Set problem ::
Give back everything in the listing below, from the line containing "pose: elev=120.7 azim=82.4" down to the end of the listing, word for word. Leave the pictures out of your answer.

┄┄┄┄┄┄

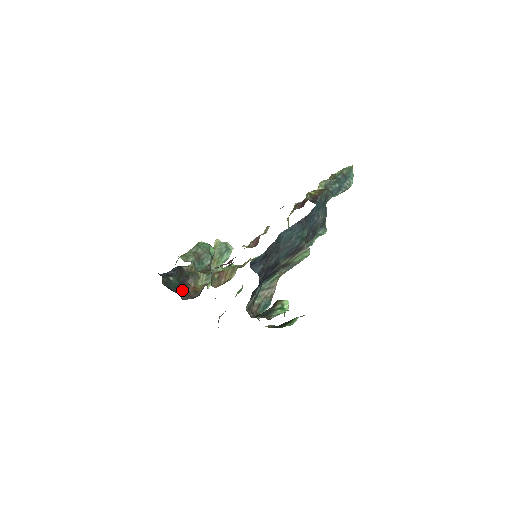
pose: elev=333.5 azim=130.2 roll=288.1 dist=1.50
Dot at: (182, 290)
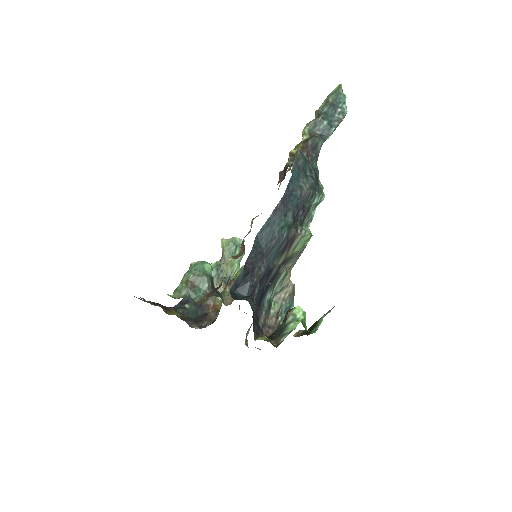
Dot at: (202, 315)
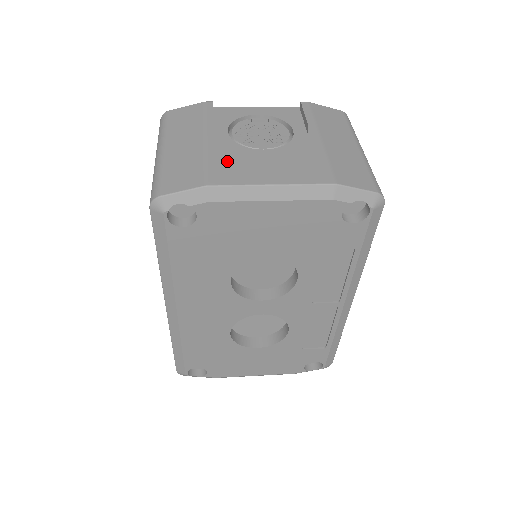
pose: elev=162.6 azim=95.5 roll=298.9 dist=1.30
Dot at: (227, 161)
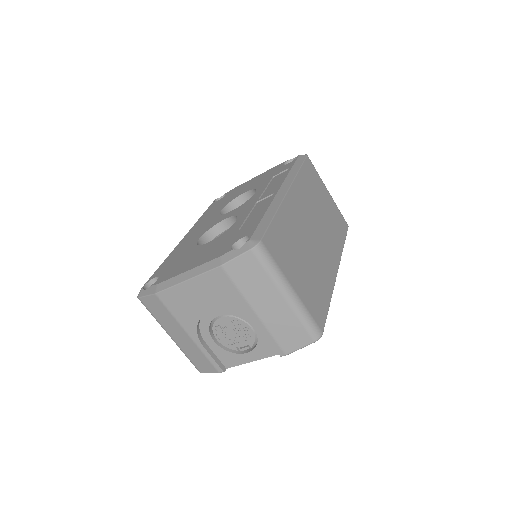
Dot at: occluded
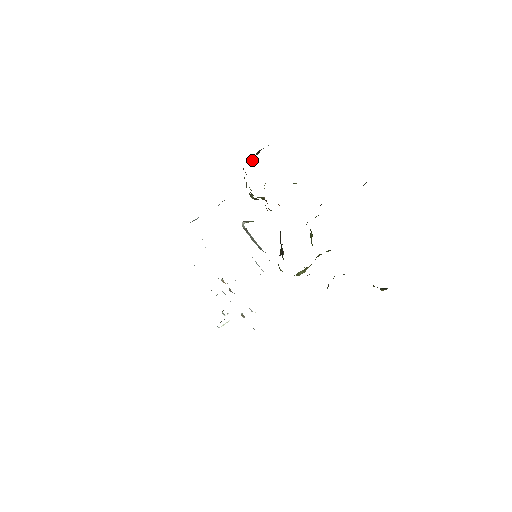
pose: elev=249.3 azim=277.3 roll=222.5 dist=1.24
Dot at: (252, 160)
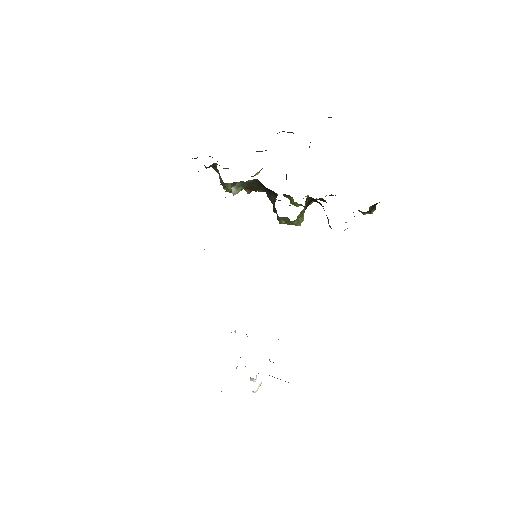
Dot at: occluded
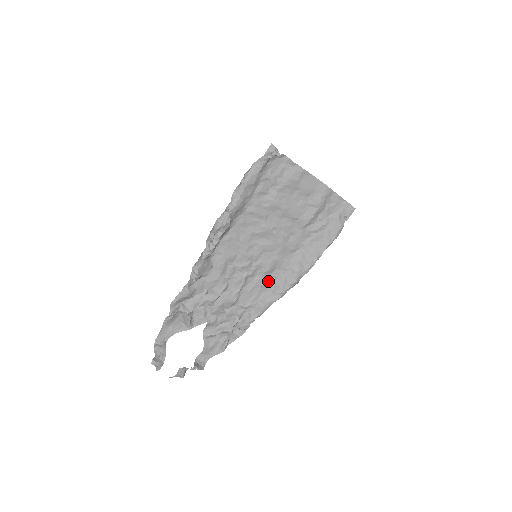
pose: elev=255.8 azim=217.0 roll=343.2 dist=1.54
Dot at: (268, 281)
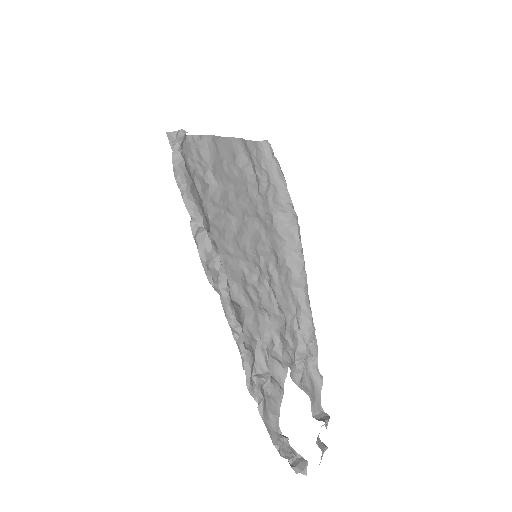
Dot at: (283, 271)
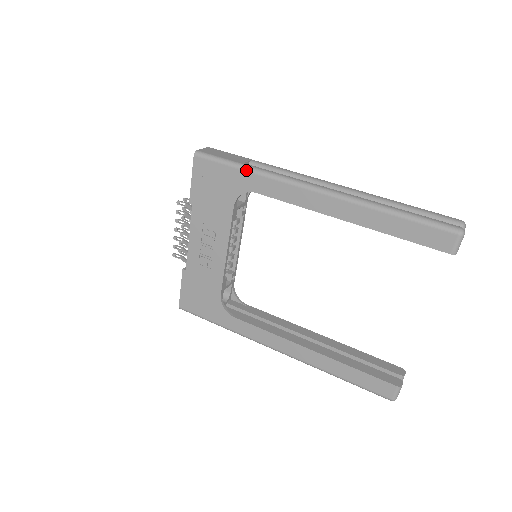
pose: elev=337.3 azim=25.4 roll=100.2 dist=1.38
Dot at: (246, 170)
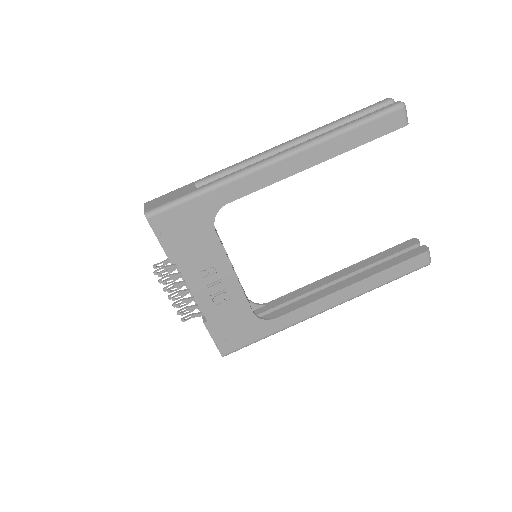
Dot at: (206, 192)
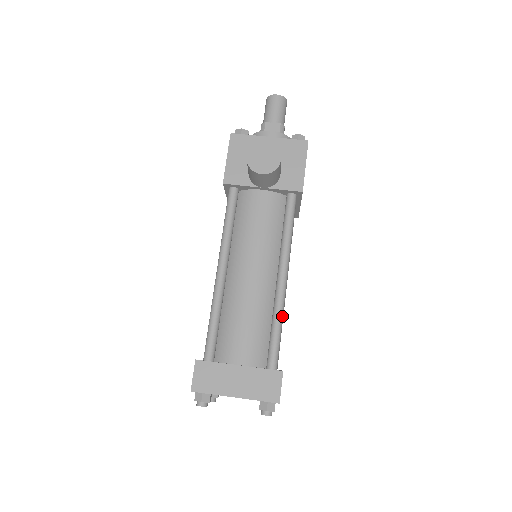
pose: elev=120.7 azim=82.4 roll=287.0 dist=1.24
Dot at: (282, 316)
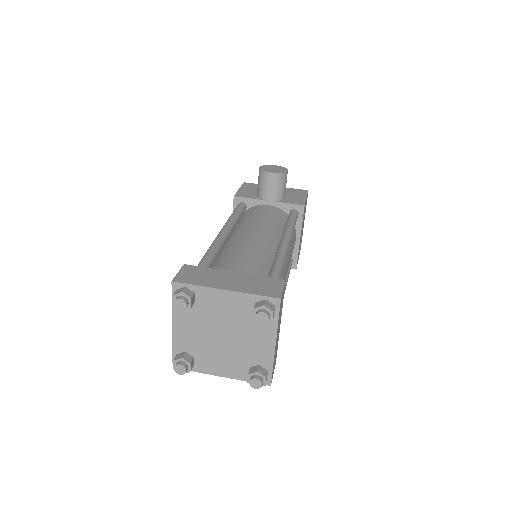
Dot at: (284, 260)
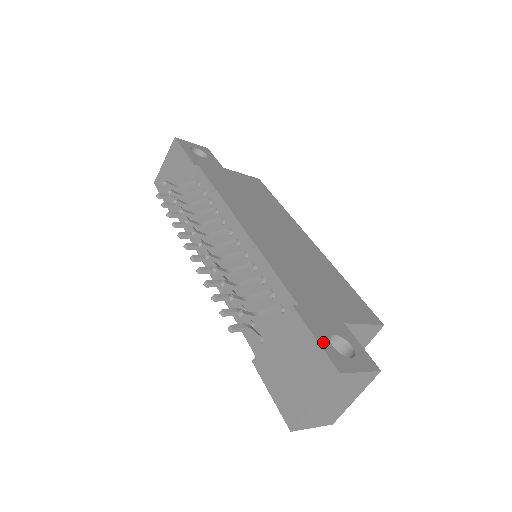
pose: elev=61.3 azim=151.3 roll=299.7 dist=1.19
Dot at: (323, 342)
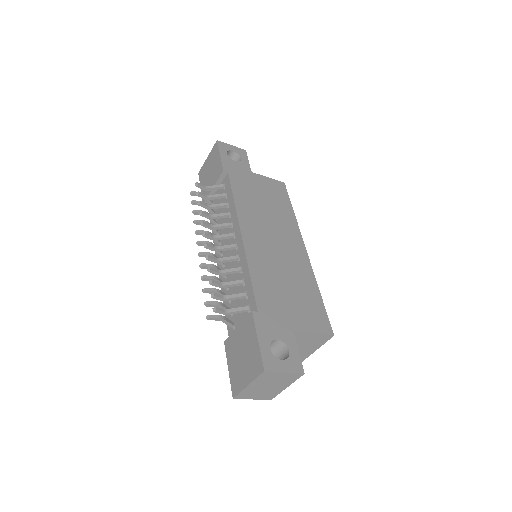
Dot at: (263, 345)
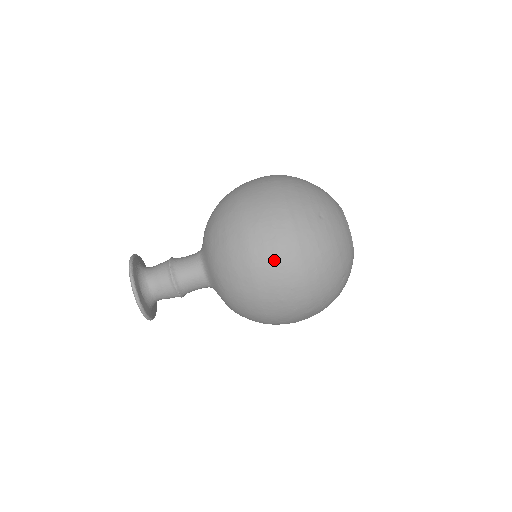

┄┄┄┄┄┄

Full response ::
pose: elev=120.7 azim=82.4 roll=287.0 dist=1.24
Dot at: (282, 316)
Dot at: (284, 260)
pose: elev=61.3 azim=151.3 roll=299.7 dist=1.19
Dot at: (323, 342)
Dot at: (263, 345)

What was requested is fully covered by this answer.